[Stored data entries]

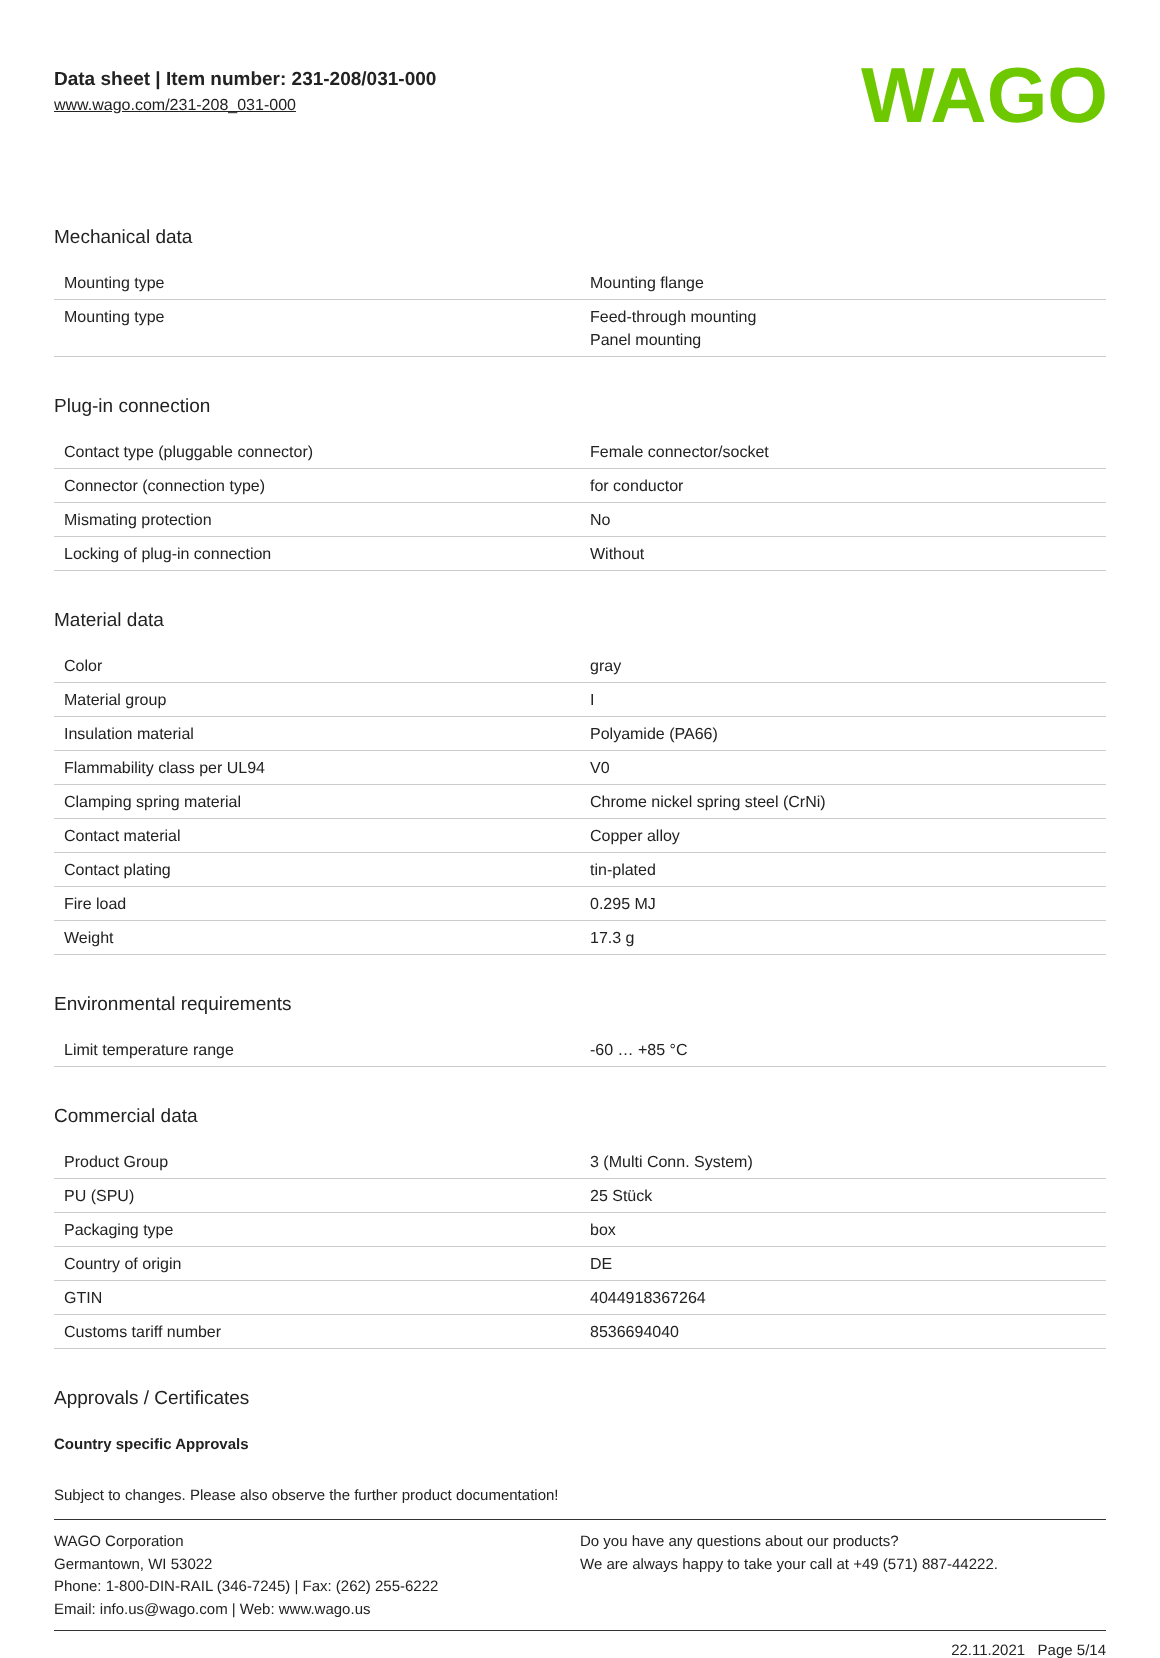Data sheet | Item number: 231-208/031-000
www.wago.com/231-208_031-000
WAGO
Mechanical data
| Mounting type | Mounting flange |
| Mounting type | Feed-through mounting Panel mounting |
Plug-in connection
| Contact type (pluggable connector) | Female connector/socket |
| Connector (connection type) | for conductor |
| Mismating protection | No |
| Locking of plug-in connection | Without |
Material data
| Color | gray |
| Material group | I |
| Insulation material | Polyamide (PA66) |
| Flammability class per UL94 | V0 |
| Clamping spring material | Chrome nickel spring steel (CrNi) |
| Contact material | Copper alloy |
| Contact plating | tin-plated |
| Fire load | 0.295 MJ |
| Weight | 17.3 g |
Environmental requirements
| Limit temperature range | -60 … +85 °C |
Commercial data
| Product Group | 3 (Multi Conn. System) |
| PU (SPU) | 25 Stück |
| Packaging type | box |
| Country of origin | DE |
| GTIN | 4044918367264 |
| Customs tariff number | 8536694040 |
Approvals / Certificates
Country specific Approvals
Subject to changes. Please also observe the further product documentation!
WAGO Corporation
Germantown, WI 53022
Phone: 1-800-DIN-RAIL (346-7245) | Fax: (262) 255-6222
Email: info.us@wago.com | Web: www.wago.us
Do you have any questions about our products?
We are always happy to take your call at +49 (571) 887-44222.
22.11.2021 Page 5/14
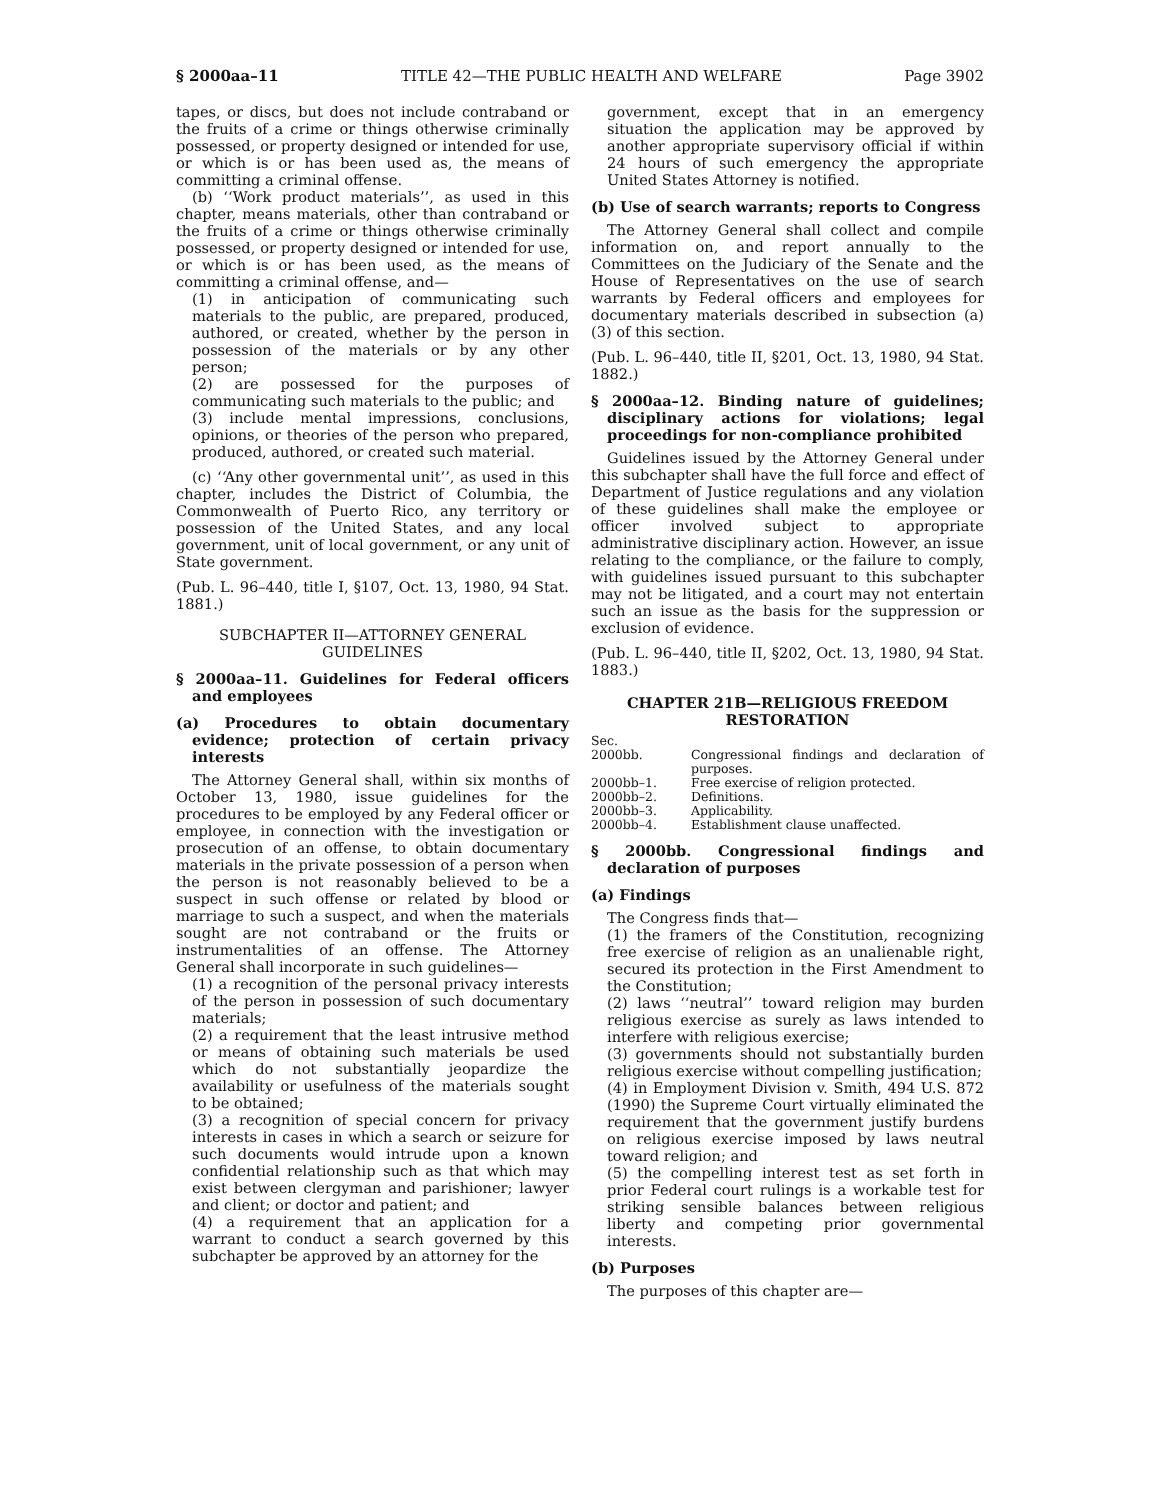§ 2000aa–11 TITLE 42—THE PUBLIC HEALTH AND WELFARE Page 3902
tapes, or discs, but does not include contraband or the fruits of a crime or things otherwise criminally possessed, or property designed or intended for use, or which is or has been used as, the means of committing a criminal offense.
(b) ‘‘Work product materials’’, as used in this chapter, means materials, other than contraband or the fruits of a crime or things otherwise criminally possessed, or property designed or intended for use, or which is or has been used, as the means of committing a criminal offense, and—
(1) in anticipation of communicating such materials to the public, are prepared, produced, authored, or created, whether by the person in possession of the materials or by any other person;
(2) are possessed for the purposes of communicating such materials to the public; and
(3) include mental impressions, conclusions, opinions, or theories of the person who prepared, produced, authored, or created such material.
(c) ‘‘Any other governmental unit’’, as used in this chapter, includes the District of Columbia, the Commonwealth of Puerto Rico, any territory or possession of the United States, and any local government, unit of local government, or any unit of State government.
(Pub. L. 96–440, title I, §107, Oct. 13, 1980, 94 Stat. 1881.)
SUBCHAPTER II—ATTORNEY GENERAL GUIDELINES
§ 2000aa–11. Guidelines for Federal officers and employees
(a) Procedures to obtain documentary evidence; protection of certain privacy interests
The Attorney General shall, within six months of October 13, 1980, issue guidelines for the procedures to be employed by any Federal officer or employee, in connection with the investigation or prosecution of an offense, to obtain documentary materials in the private possession of a person when the person is not reasonably believed to be a suspect in such offense or related by blood or marriage to such a suspect, and when the materials sought are not contraband or the fruits or instrumentalities of an offense. The Attorney General shall incorporate in such guidelines—
(1) a recognition of the personal privacy interests of the person in possession of such documentary materials;
(2) a requirement that the least intrusive method or means of obtaining such materials be used which do not substantially jeopardize the availability or usefulness of the materials sought to be obtained;
(3) a recognition of special concern for privacy interests in cases in which a search or seizure for such documents would intrude upon a known confidential relationship such as that which may exist between clergyman and parishioner; lawyer and client; or doctor and patient; and
(4) a requirement that an application for a warrant to conduct a search governed by this subchapter be approved by an attorney for the
government, except that in an emergency situation the application may be approved by another appropriate supervisory official if within 24 hours of such emergency the appropriate United States Attorney is notified.
(b) Use of search warrants; reports to Congress
The Attorney General shall collect and compile information on, and report annually to the Committees on the Judiciary of the Senate and the House of Representatives on the use of search warrants by Federal officers and employees for documentary materials described in subsection (a)(3) of this section.
(Pub. L. 96–440, title II, §201, Oct. 13, 1980, 94 Stat. 1882.)
§ 2000aa–12. Binding nature of guidelines; disciplinary actions for violations; legal proceedings for non-compliance prohibited
Guidelines issued by the Attorney General under this subchapter shall have the full force and effect of Department of Justice regulations and any violation of these guidelines shall make the employee or officer involved subject to appropriate administrative disciplinary action. However, an issue relating to the compliance, or the failure to comply, with guidelines issued pursuant to this subchapter may not be litigated, and a court may not entertain such an issue as the basis for the suppression or exclusion of evidence.
(Pub. L. 96–440, title II, §202, Oct. 13, 1980, 94 Stat. 1883.)
CHAPTER 21B—RELIGIOUS FREEDOM RESTORATION
| Sec. | |
| 2000bb. | Congressional findings and declaration of purposes. |
| 2000bb–1. | Free exercise of religion protected. |
| 2000bb–2. | Definitions. |
| 2000bb–3. | Applicability. |
| 2000bb–4. | Establishment clause unaffected. |
§ 2000bb. Congressional findings and declaration of purposes
(a) Findings
The Congress finds that—
(1) the framers of the Constitution, recognizing free exercise of religion as an unalienable right, secured its protection in the First Amendment to the Constitution;
(2) laws ‘‘neutral’’ toward religion may burden religious exercise as surely as laws intended to interfere with religious exercise;
(3) governments should not substantially burden religious exercise without compelling justification;
(4) in Employment Division v. Smith, 494 U.S. 872 (1990) the Supreme Court virtually eliminated the requirement that the government justify burdens on religious exercise imposed by laws neutral toward religion; and
(5) the compelling interest test as set forth in prior Federal court rulings is a workable test for striking sensible balances between religious liberty and competing prior governmental interests.
(b) Purposes
The purposes of this chapter are—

→ **Problem statement**
Wherever a line in the entries above holds "this", copy that line.

→ **Response to the exercise**
(b) ‘‘Work product materials’’, as used in this chapter, means materials, other than contraband or the fruits of a crime or things otherwise criminally possessed, or property designed or intended for use, or which is or has been used, as the means of committing a criminal offense, and—
(c) ‘‘Any other governmental unit’’, as used in this chapter, includes the District of Columbia, the Commonwealth of Puerto Rico, any territory or possession of the United States, and any local government, unit of local government, or any unit of State government.
(4) a requirement that an application for a warrant to conduct a search governed by this subchapter be approved by an attorney for the
The Attorney General shall collect and compile information on, and report annually to the Committees on the Judiciary of the Senate and the House of Representatives on the use of search warrants by Federal officers and employees for documentary materials described in subsection (a)(3) of this section.
Guidelines issued by the Attorney General under this subchapter shall have the full force and effect of Department of Justice regulations and any violation of these guidelines shall make the employee or officer involved subject to appropriate administrative disciplinary action. However, an issue relating to the compliance, or the failure to comply, with guidelines issued pursuant to this subchapter may not be litigated, and a court may not entertain such an issue as the basis for the suppression or exclusion of evidence.
The purposes of this chapter are—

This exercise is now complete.